Настоящая статья представляет собой попытку осмыслить российский исторический и современный опыт в контексте дискуссий о постколониальности. Первый раздел, посвященный славянофилам, показывает, что колониальная ситуация может быть осознана как острая эпистемологическая проблема независимо от наличия реального колониального опыта. Во втором разделе речь идет о евразийцах, чей опыт свидетельствует, что колониальная ситуация может "переживаться" независимо от наличия реальной фигуры колонизированного. Рожденная в таких условиях постколониальная теория может предполагать глубоко консервативные сценарии эмансипации и нести в себе скрытую реставрационную программу. Далее авторы обращаются к советскому эксперименту, который демонстрирует, что даже при наличии колонизатора и колонизированного субъекта, радикальная политическая интервенция не способна изменить структурные отношения доминирования и контроля.
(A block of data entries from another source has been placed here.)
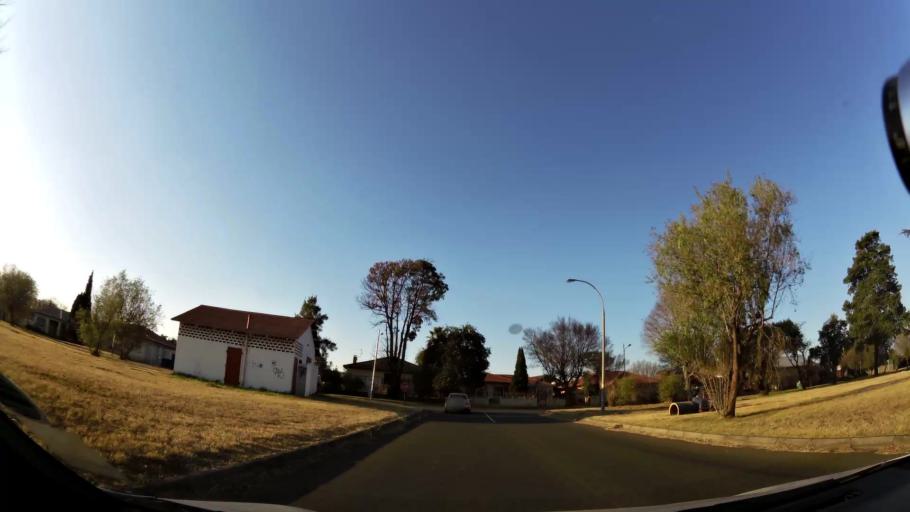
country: ZA
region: Gauteng
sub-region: Ekurhuleni Metropolitan Municipality
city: Germiston
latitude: -26.2641
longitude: 28.1307
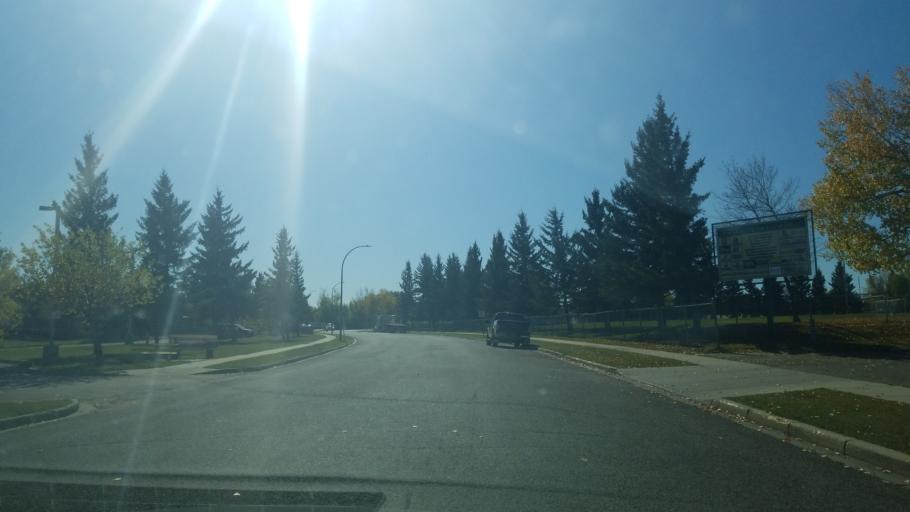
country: CA
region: Saskatchewan
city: Lloydminster
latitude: 53.2748
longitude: -110.0198
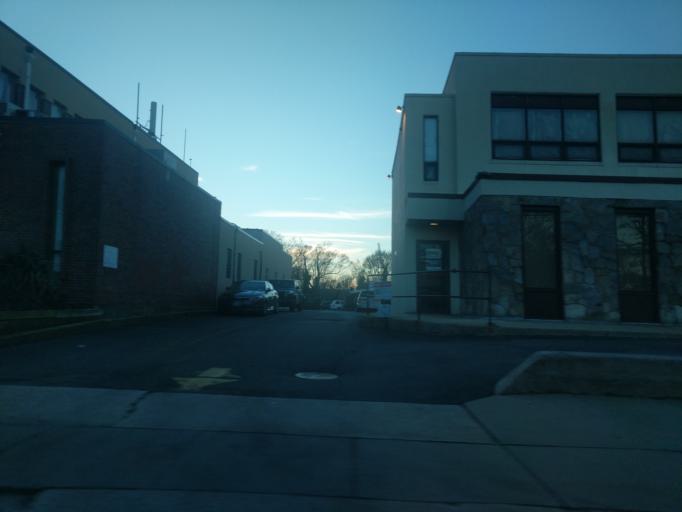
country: US
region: New York
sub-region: Nassau County
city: North Wantagh
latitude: 40.6928
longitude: -73.5079
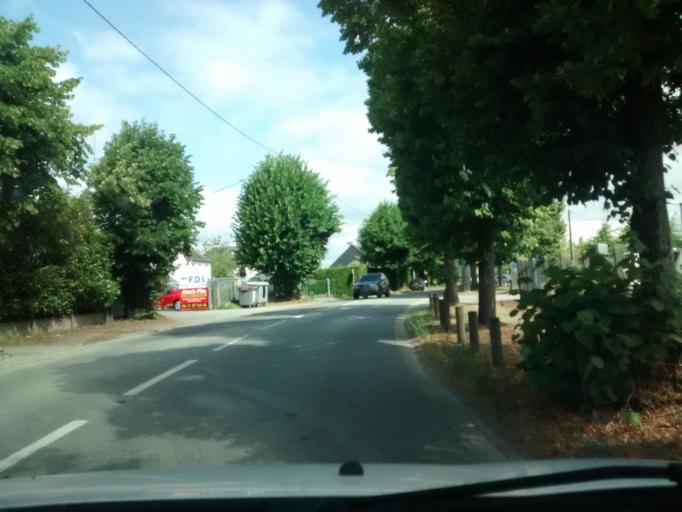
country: FR
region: Brittany
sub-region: Departement d'Ille-et-Vilaine
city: Chantepie
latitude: 48.1029
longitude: -1.6319
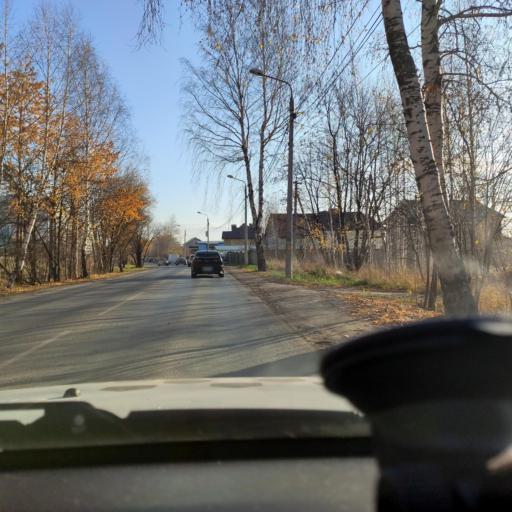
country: RU
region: Perm
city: Perm
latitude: 58.0487
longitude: 56.3421
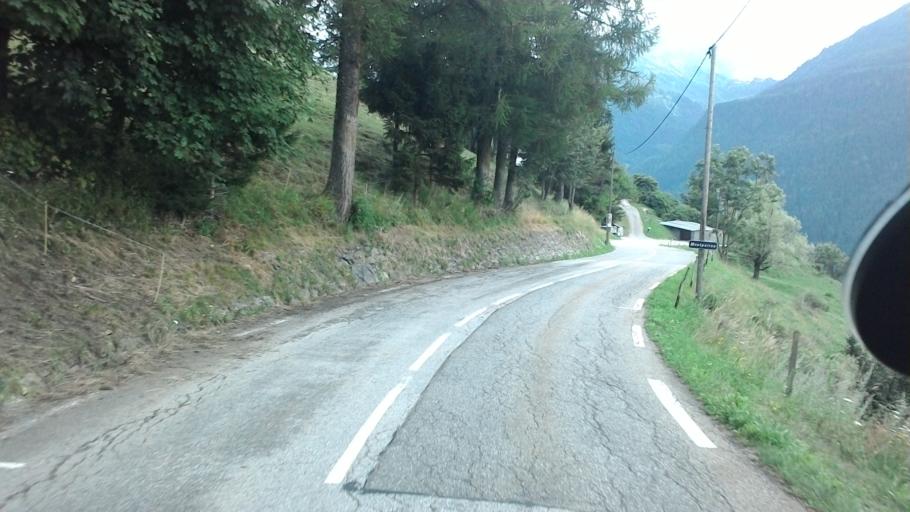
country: FR
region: Rhone-Alpes
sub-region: Departement de la Savoie
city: Seez
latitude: 45.6260
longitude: 6.8235
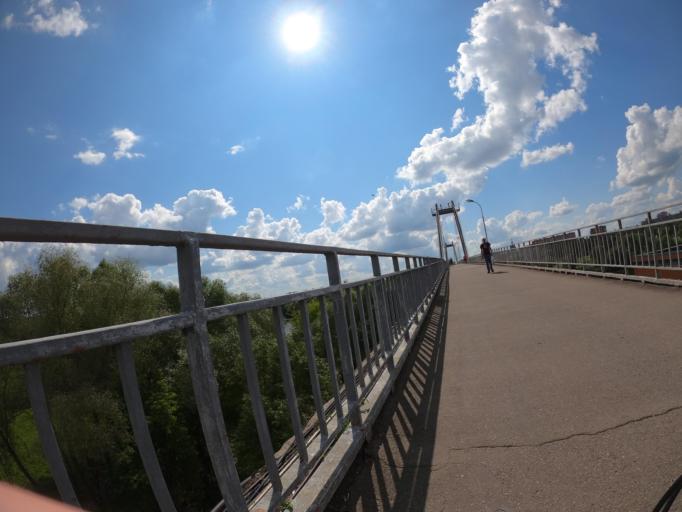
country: RU
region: Moskovskaya
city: Voskresensk
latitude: 55.3189
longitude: 38.6662
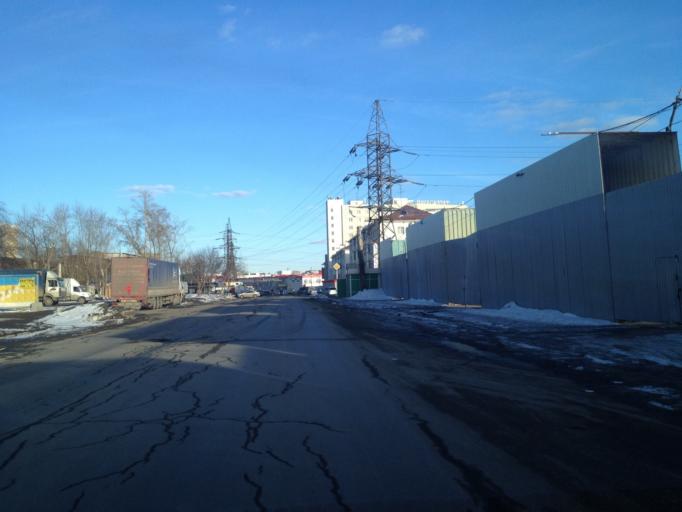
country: RU
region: Sverdlovsk
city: Shuvakish
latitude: 56.8628
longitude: 60.5334
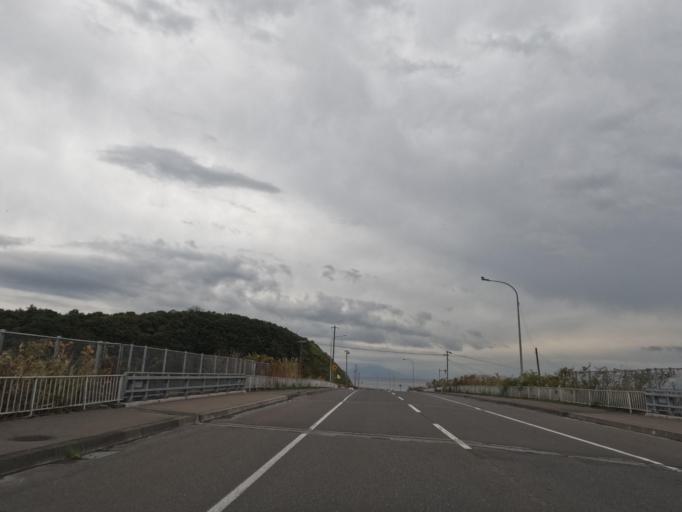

Советский опыт свидетельствует, что колониальная ситуация стремится к самовоспроизводству, лишь меняя гегемонные дискурсы и выдвигая новых гегемонов и субалтернов или их новые комбинации. Наконец, авторы обращаются к постсоветскому опыту. В отличие от юговосточной субалтерной теории, направленной на возвращение исторической и политической субъектности наиболее угнетенным категориям колонизированных, постсоветская постколониальность характеризуется тем, что нации заявляют о собственной субалтерности ради отказа от исторической субъективности и ответственности за прошлое. Авторы делают вывод, что колониальная ситуация продолжит проявляться в "неожиданных" и "парадоксальных" вариантах, если анализу и деконструкции не подвергнется предшествующая "имперская ситуация". Последний раздел статьи вводит понятие "имперской ситуации". Авторы указывают, что "имперская ситуация" (вместо эссенциализированной "империи") может быть идентифицирована не только в империях, но и в национальных государствах, что не превращает их в империи. Однако это объясняет как возникновение местной школы постколониального анализа, так и ее "неожиданное" возникновение при формальном отсутствии "колониальной ситуации".